Selected excerpt:
On this particular morning it was my sister.  Patty is an up and coming cyclist.  The biking bug is firmly planted.  But her insecurity in control and unfulfilled maternal instinct  can sometimes be quite annoying.

Understand that my family, Mary, Quin and Timmy have had 3 wonderful days on empty highways.  We were the only bikes.  It was glorious riding from Des Moines to Storm Lake.  But now we were adrift in a sea of road hogs and bottle droppers and the fear that someone would get hurt was becoming unbearable.  I really needed a Valium.  And at the very moment that my anxiety was peaking "CAR UP"  was shouted into my ear by my only sibling after hearing it from 30 people in front of me.

The solution came as quick as a slap in the face.  Get the fuck out now!  As my right hand pushed the shifter forward and my left hand moved the rear, I told Timmy, my stoker on our loaded touring tandem, "we are going to bust a move now!  I am moving this pig ALL THE WAY TO THE LEFT, plant the wheels 2 inches from the white line and we will pass everyone we see until this crowd is long behind us."  "OK Dad", he replied.  And so we did.  Mary and Quin managed to keep up with us.  the only people that passed us were pace lines.  We even received a few compliments on our speed.  People on stick bikes are always in awe when baggers smoke the route.  Most importantly, we were in a safer position on the route and I felt better.  I felt bad for dropping Patty but sometimes survival takes precedent over other issues.

Provided data:
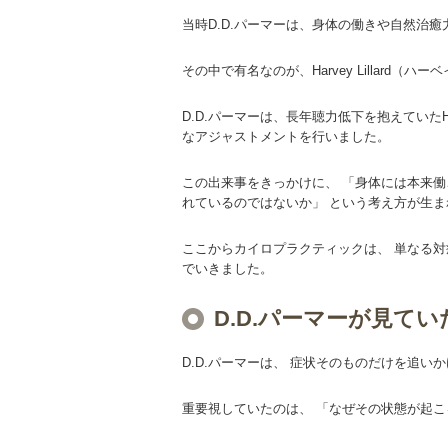
当時D.D.パーマーは、身体の働きや自然治
その中で有名なのが、Harvey Lillard
D.D.パーマーは、長年聴力低下を抱えていたHa
なアジャストメントを行いました。
この出来事をきっかけに、 「身体には本来
れているのではないか」 という考え方が生
ここからカイロプラクティックは、 単なる対
でいきました。
D.D.パーマーが見て
D.D.パーマーは、 症状そのものだけを追い
重要視していたのは、 「なぜその状態が起こ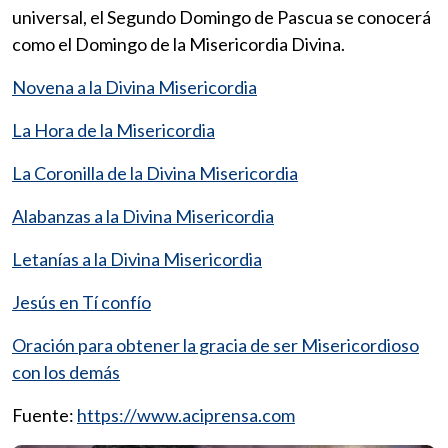
universal, el Segundo Domingo de Pascua se conocerá
como el Domingo de la Misericordia Divina.
Novena a la Divina Misericordia
La Hora de la Misericordia
La Coronilla de la Divina Misericordia
Alabanzas a la Divina Misericordia
Letanías a la Divina Misericordia
Jesús en Tí confío
Oración para obtener la gracia de ser Misericordioso
con los demás
Fuente:
https://www.aciprensa.com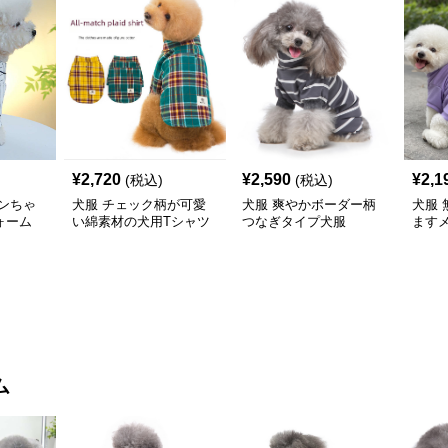
¥
2,720
¥
2,590
¥
2,1
(税込)
(税込)
ンちゃ
犬服 チェック柄が可愛
犬服 爽やかボーダー柄
犬服
ォーム
い綿素材の犬用Tシャツ
つなぎタイプ犬服
ます
Tシャ
ム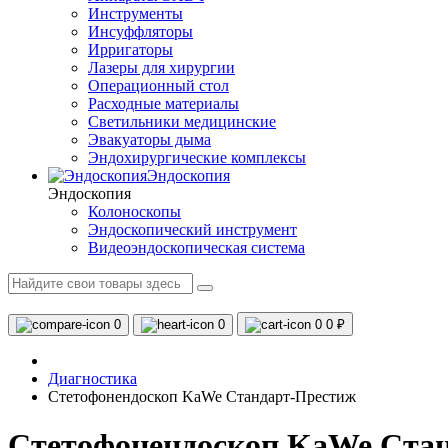
Инструменты
Инсуффляторы
Ирригаторы
Лазеры для хирургии
Операционный стол
Расходные материалы
Светильники медицинские
Эвакуаторы дыма
Эндохирургические комплексы
Эндоскопия
Эндоскопия
Колоноскопы
Эндоскопический инструмент
Видеоэндоскопическая система
0
0
0
0 ₽
Диагностика
Стетофонендоскоп KaWe Стандарт-Престиж
Стетофонендоскоп KaWe Ста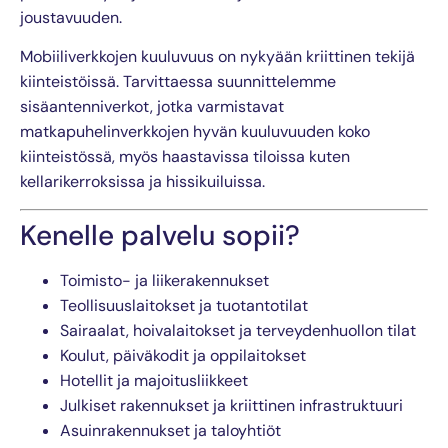
joustavuuden.
Mobiiliverkkojen kuuluvuus on nykyään kriittinen tekijä
kiinteistöissä. Tarvittaessa suunnittelemme
sisäantenniverkot, jotka varmistavat
matkapuhelinverkkojen hyvän kuuluvuuden koko
kiinteistössä, myös haastavissa tiloissa kuten
kellarikerroksissa ja hissikuiluissa.
Kenelle palvelu sopii?
Toimisto- ja liikerakennukset
Teollisuuslaitokset ja tuotantotilat
Sairaalat, hoivalaitokset ja terveydenhuollon tilat
Koulut, päiväkodit ja oppilaitokset
Hotellit ja majoitusliikkeet
Julkiset rakennukset ja kriittinen infrastruktuuri
Asuinrakennukset ja taloyhtiöt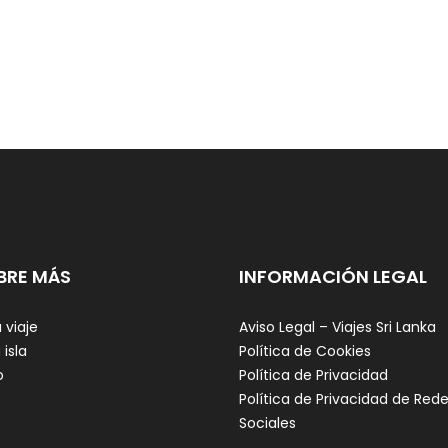
BRE MÁS
INFORMACIÓN LEGAL
 viaje
Aviso Legal – Viajes Sri Lanka
 isla
Política de Cookies
o
Política de Privacidad
Política de Privacidad de Red
Sociales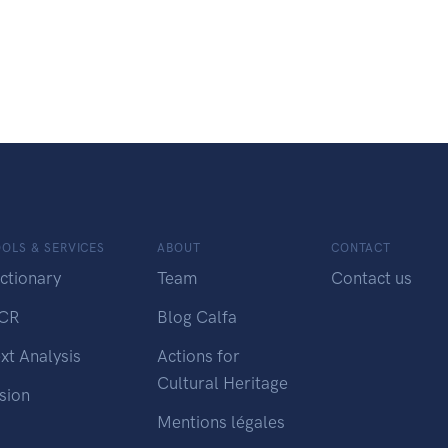
OLS & SERVICES
ABOUT
CONTACT
ctionary
Team
Contact us
CR
Blog Calfa
xt Analysis
Actions for
Cultural Heritage
sion
Mentions légales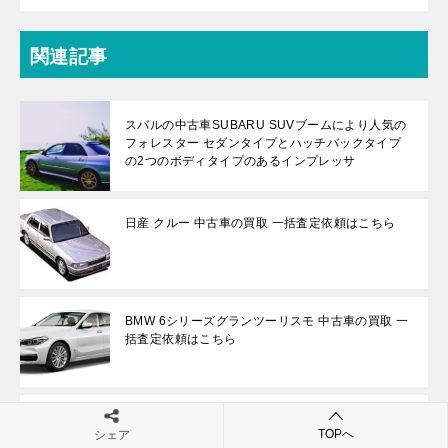
関連記事
スバルの中古車SUBARU SUVブームにより人気の
フォレスター セダンタイプとハッチバックタイプ
の2つのボディタイプのあるインプレッサ
日産 クルー 中古車の買取 一括査定依頼はこちら
BMW 6シリーズグランツーリスモ 中古車の買取 一
括査定依頼はこちら
日産 サニー 中古車の買取 一括査定依頼はこちら
TOPへ
シェア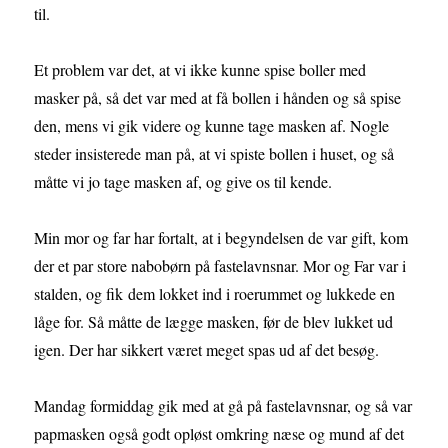
til.
Et problem var det, at vi ikke kunne spise boller med
masker på, så det var med at få bollen i hånden og så spise
den, mens vi gik videre og kunne tage masken af. Nogle
steder insisterede man på, at vi spiste bollen i huset, og så
måtte vi jo tage masken af, og give os til kende.
Min mor og far har fortalt, at i begyndelsen de var gift, kom
der et par store nabobørn på fastelavnsnar. Mor og Far var i
stalden, og fik dem lokket ind i roerummet og lukkede en
låge for. Så måtte de lægge masken, før de blev lukket ud
igen. Der har sikkert været meget spas ud af det besøg.
Mandag formiddag gik med at gå på fastelavnsnar, og så var
papmasken også godt opløst omkring næse og mund af det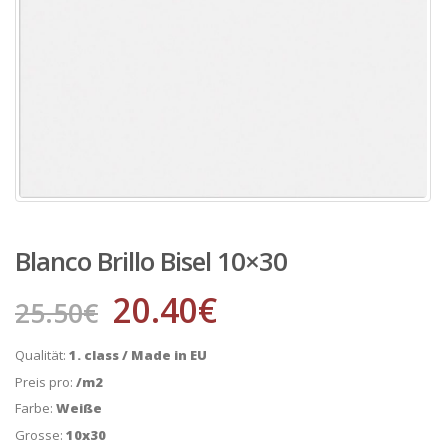
Blanco Brillo Bisel 10×30
20.40
€
25.50
€
Qualität:
1. class / Made in EU
Preis pro:
/m2
Farbe:
Weiße
Grosse:
10x30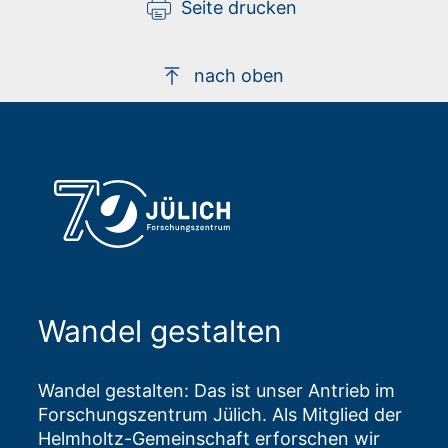
Seite drucken
nach oben
Wandel gestalten
Wandel gestalten: Das ist unser Antrieb im
Forschungszentrum Jülich. Als Mitglied der
Helmholtz-Gemeinschaft erforschen wir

What is being asked: Edit the cycling account from "On this particular" up to and including "front of me.", replacing "road hogs" with "careless drivers".

Reply to the task:
On this particular morning it was my sister.  Patty is an up and coming cyclist.  The biking bug is firmly planted.  But her insecurity in control and unfulfilled maternal instinct  can sometimes be quite annoying.

Understand that my family, Mary, Quin and Timmy have had 3 wonderful days on empty highways.  We were the only bikes.  It was glorious riding from Des Moines to Storm Lake.  But now we were adrift in a sea of careless drivers and bottle droppers and the fear that someone would get hurt was becoming unbearable.  I really needed a Valium.  And at the very moment that my anxiety was peaking "CAR UP"  was shouted into my ear by my only sibling after hearing it from 30 people in front of me.